Maddening, too, to think that the apparatchiks who screw up the markets and make life hard for the productive sector are funded by the very people they persecute. As the old ditty has it: “Ain’t it all a bloody shame?”

These thoughts are prompted by a most extraordinary example of officialdom in action.

In Dane End, Hertfordshire, a farmers’ market was stopped recently, as was another in Ware. Both were banned by East Herts District Council because they coincided with another market, in Hoddeston. Why, you may wonder, is it not permissible for two towns, some distance apart, to hold markets on the same day? The answer is that the 17th-century Market Charter says that markets must not be held within six-and-two-thirds “horse-riding miles” of each other and the council, under new manager for markets Paul Harris, is determined to enforce the 400-year-old regulation. First, however, it had to be disinterred, since it had lain neglected for years.

Mr Harris says he has no choice in the matter. He is obliged to see that the charter is obeyed. That, of course, is nonsense. There are dozens of ancient laws that, while remaining on the Statute Book, have fallen into disuse and exist only as amusing anachronisms. I believe, for instance, that it is still lawful to urinate in the street provided you first turn to the four points of the compass shouting “in pain” at each. No one, however, is obligated to enforce the rule.

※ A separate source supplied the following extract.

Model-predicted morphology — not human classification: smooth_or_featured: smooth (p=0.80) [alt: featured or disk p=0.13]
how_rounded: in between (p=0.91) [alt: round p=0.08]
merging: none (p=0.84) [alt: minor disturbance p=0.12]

Ware falls within six-and-two-thirds horse-riding miles of Hertford, or at any rate its town manager, David Walton, suspects that it does. I doubt that he has ridden across the fields from Ware to Hertford astride a nag with a pedometer attached to its fetlock, but the same cannot be said of the zealous Mr Harris for whom rules are rules. He would, I dare say, suffer saddle-soreness in the course of duty and count his blisters as nought when set against the majesty of the law.

Walton is concerned because he plans to hold a French market in Ware’s Tudor Square, selling cheese, olives, ham, breadsticks and the like. Naturally, he has chosen Saturday as the best day of the week to attract customers; but, since East Herts Council has chosen to invoke the ancient law – and since Hertford has a market on Saturdays – the Ware event is almost certain to be banned, even though it is now in its fourth year.

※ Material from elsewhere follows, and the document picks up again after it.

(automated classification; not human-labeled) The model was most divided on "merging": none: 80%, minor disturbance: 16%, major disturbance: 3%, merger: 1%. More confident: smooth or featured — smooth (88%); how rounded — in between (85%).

A spokesman for the council says: “We have not picked up on this before but now that we have, we can’t license the Ware market. The law exists to protect the market in Hertford.”

There’s the bureaucratic mind for you: we’ve ignored this old rule in the past, but now that we have rediscovered it, there’s no going back. The law’s the law, and no mistake.

Mr Walton, however, is a resourceful fellow. He is thinking of renaming his event, calling it a French fair, rather than a market. But is he aware that under the Misprision Proclamation of 1503 it is unlawful on penalty of being whipped at a cart’s tail to hold anything French on a Saturday, and that includes cheese, breadsticks, beans, windows, cricket, dressing, chalk, polish, fries, leave, letters, maids, farces, and, yes, fairs? On the other hand, were he to hold a French Fayre in Ware, he would offend no known laws other than the Doggerel Act of 1727.